Yüzde 80 engelli olduğunu ve simit tezgahı sayesinde 7 çocuğuna baktığını ifade eden Nadir Demir ise "Benim işgaliyem, benim şahsıma ait. Benim tezgahımı da aldılar. Benim 7 çocuğum var, bir tezgahım var. Emeklim yok, bir şeyim yok. Tekelleşme diye bir şey yok. Herkesin ekmeğiyle oynuyorlar. Biz zaten hastalıkta iş yapamıyoruz. Bilmiyoruz, şaşırdık kaldık. Tezgahlarımızı istiyoruz" dedi.

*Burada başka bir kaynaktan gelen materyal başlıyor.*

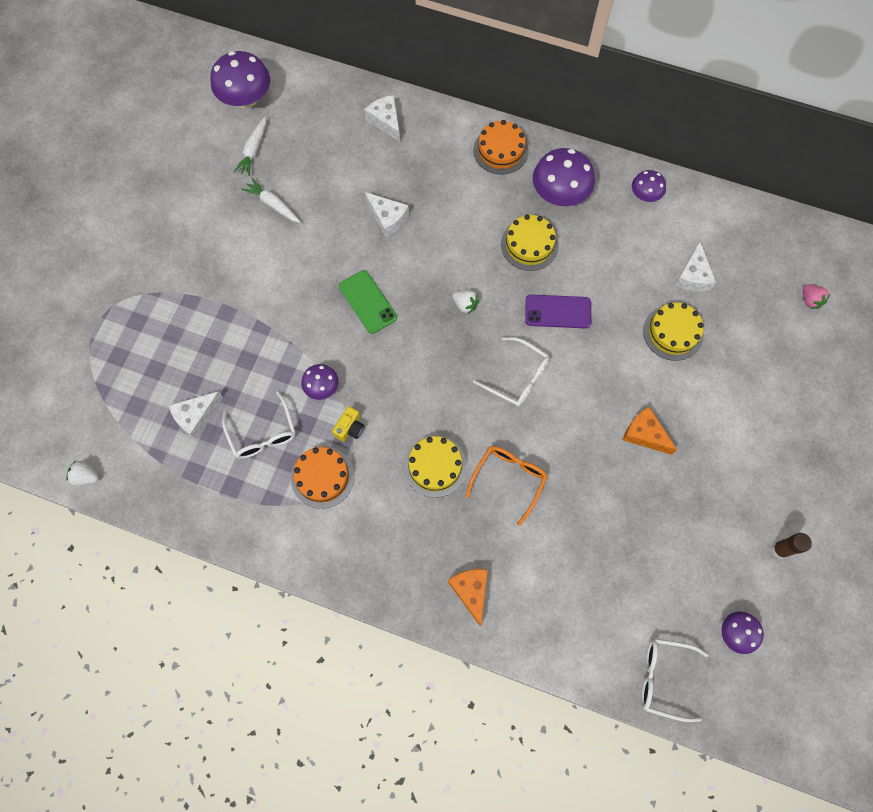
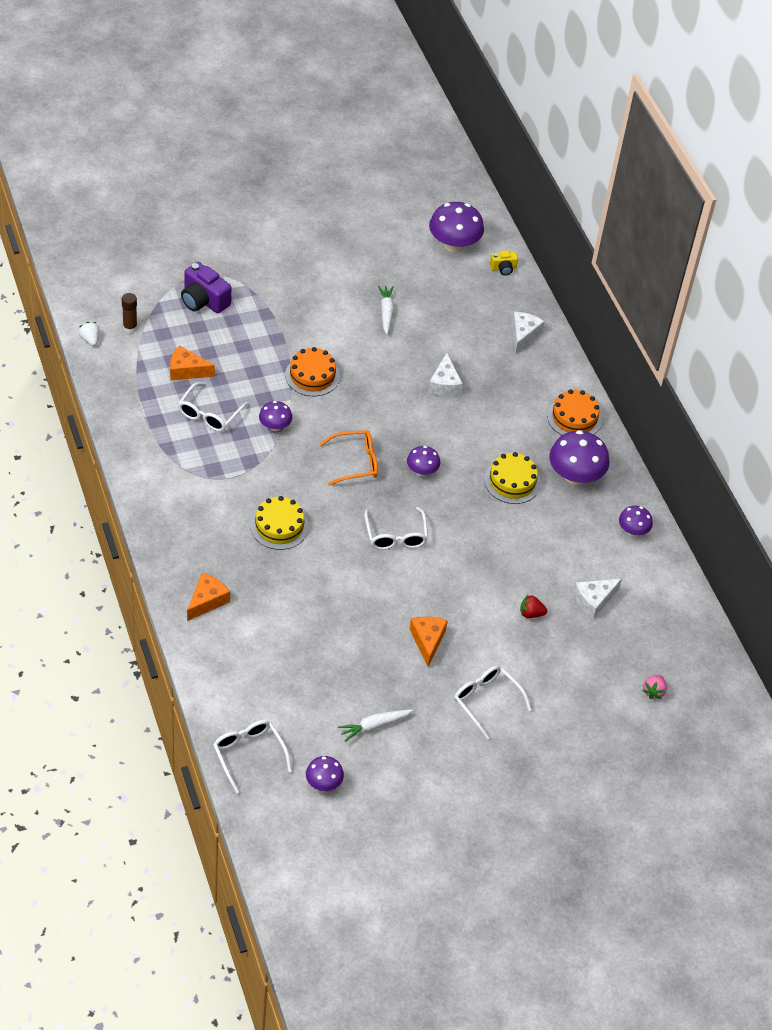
camera: 45 degrees right, 20 degrees down
white cheese [169,391,223,439] -> orange cheese [170,345,215,380]
white carrot [234,117,266,176] -> white carrot moved to [338,709,413,742]
orange cake [291,446,355,509] -> orange cake moved to [285,347,340,396]
yellow camera [332,406,365,442] -> yellow camera moved to [490,250,518,275]
green phone [339,270,397,334] -> none
white strawberry [452,290,479,315] -> purple mushroom [407,446,440,476]
orange glasses [466,446,548,526] -> orange glasses moved to [319,430,378,486]
purple phone [525,294,591,328] -> none
yellow cake [643,303,704,361] -> red strawberry [520,595,547,618]
brown glue stick [772,533,812,559] -> brown glue stick moved to [122,293,137,333]
none -> purple camera [181,262,231,314]
none -> white glasses [454,666,532,740]

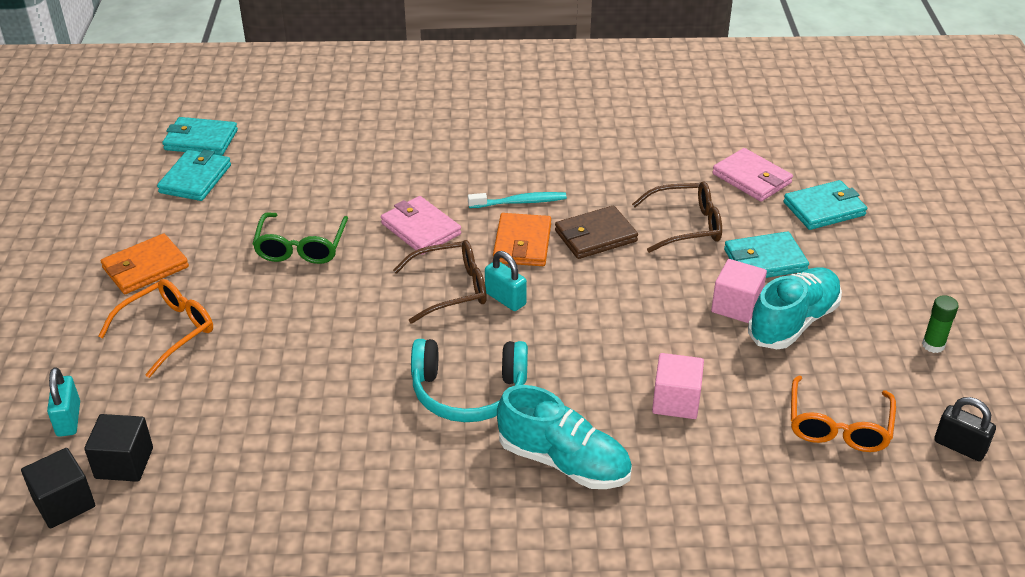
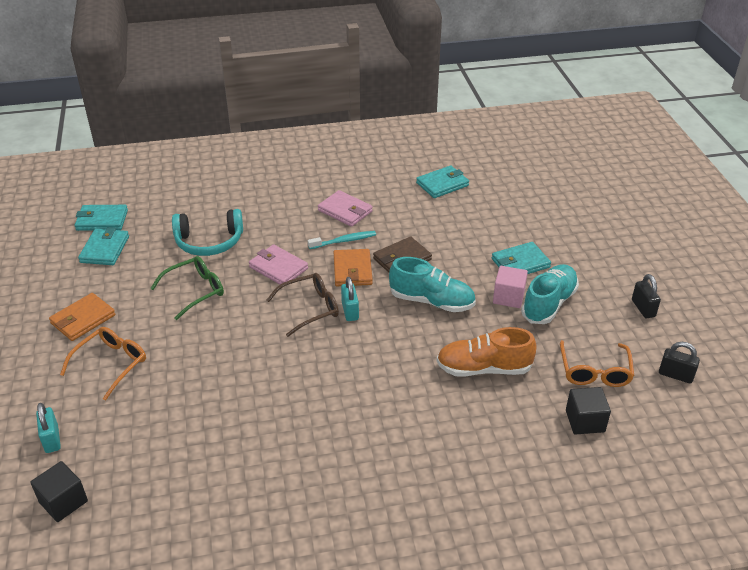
camera: 10 degrees left, 0 degrees up
black cube [84,414,153,482] -> black cube moved to [566,387,611,434]
green glasses [252,212,348,264] -> green glasses turned 120 degrees counterclockwise [150,256,224,320]
turquoise headphones [411,339,528,422] -> turquoise headphones moved to [172,209,243,256]
turquoise padlock [485,251,527,311] -> turquoise padlock turned 45 degrees clockwise [341,277,359,321]
turquoise shoe [497,385,632,489] -> turquoise shoe moved to [389,257,476,312]
brown glasses [632,181,722,253] -> none
pink cube [652,353,704,419] -> orange shoe [437,327,537,377]
pink wallet [712,148,793,202] -> pink wallet moved to [318,190,373,227]
turquoise wallet [784,180,867,230] -> turquoise wallet moved to [416,165,469,198]
green glue stick [922,295,959,353] -> black padlock [632,274,661,318]

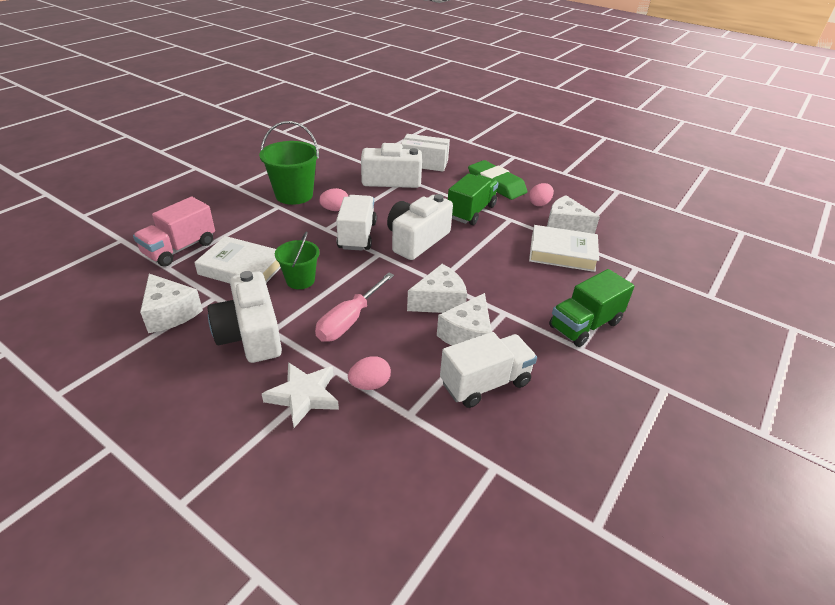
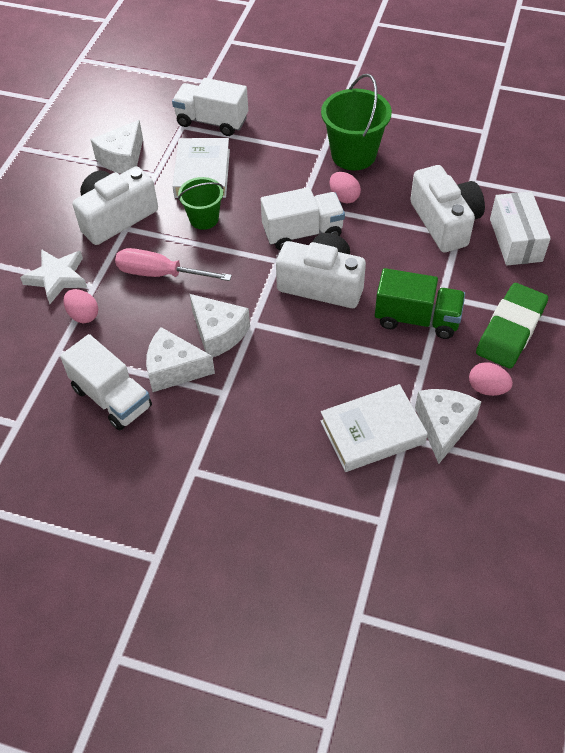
camera: 75 degrees right, 15 degrees up
pink truck [133,197,215,266] -> white truck [172,78,248,136]
white book [529,225,599,272] -> white book turned 75 degrees clockwise [320,384,428,472]
green truck [549,269,635,347] -> none

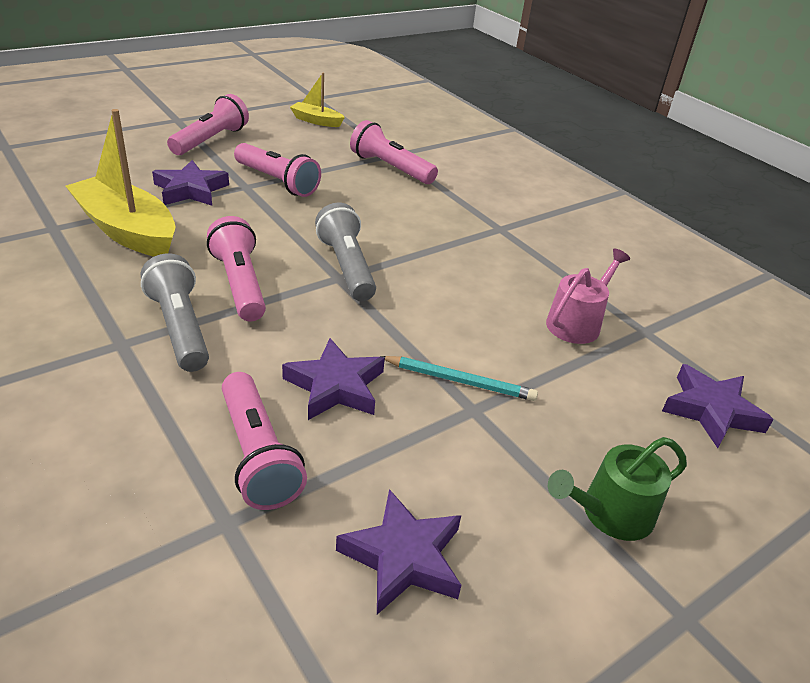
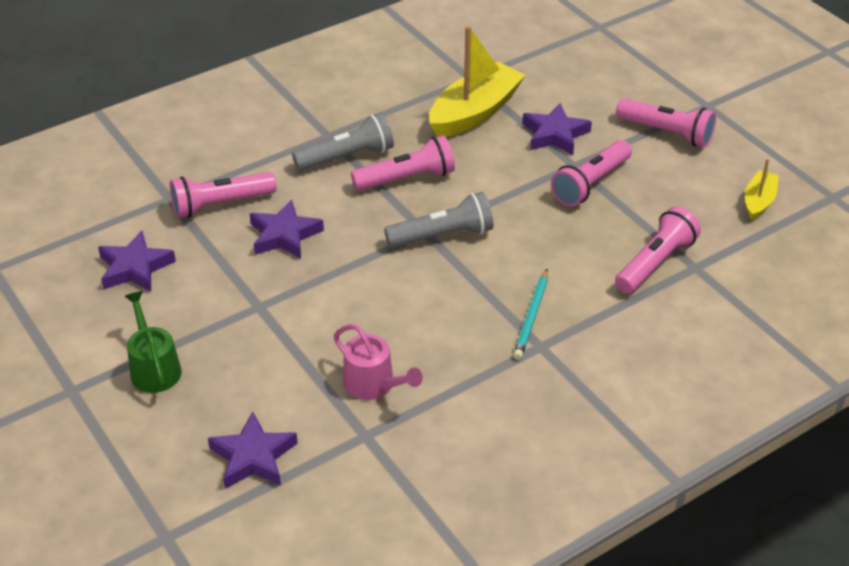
camera: 95 degrees right, 5 degrees up
turquoise pencil [379,356,538,401] -> turquoise pencil moved to [513,269,548,359]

"PANDEMİ DÖNEMİNDE YAPILIR MI BU?"
İstiklal Caddesi'nde simit satarak hayatını kazandığını belirten Hüsnü Ataç da şunları söyledi: "Sadece tekelleşme olarak görmemek gerekir. Öyle gördüğümüz zaman bütün arkadaşlar işsiz kalır. Bu arkadaşların yapacağı başka iş yok. Yıllardan beri çoluk çocuğumuzun rızkını bu görmüş olduğunuz tezgahlardan çıkartıyoruz. Dolayısıyla başka bir dayanağımız yok. Biz ancak ve ancak bunları alırsak eve ekmek parası bırakabiliriz. Pandemi dönemi de var ki, tamamen bitiğiz zaten. Hiç iş yok. Önceden az bir şey de olsa evimize bir şeyler götürebiliyorduk. Şimdi o da yok. Böyle bir dönemde tezgahlarımızın alınmasını büyükşehir belediyesine yakıştıramadım. Lütfen bizim tezgahlarımızı versinler. Kanun neyse, gereken neyse yapsınlar tezgahlarımızı bize tekrar iade etsinler.
Biz sadece işimize geliyoruz, evimize gidiyoruz. Bu insanların çoğu zaten buradan rızkını çıkarıyoruz. Sabahın köründe 6'da, 6 buçukta yağmur çamur demiyoruz biz. Ödemelerimiz var bizim, lütfen bizi dinleyin. Ne halde olduğumuzu bilmiyorsunuz. Ödeme yapamıyoruz, evimize yemek parası bırakamıyoruz. Bu dönemde alınır mı, onu düşünmek gerekir, öyle değil mi?"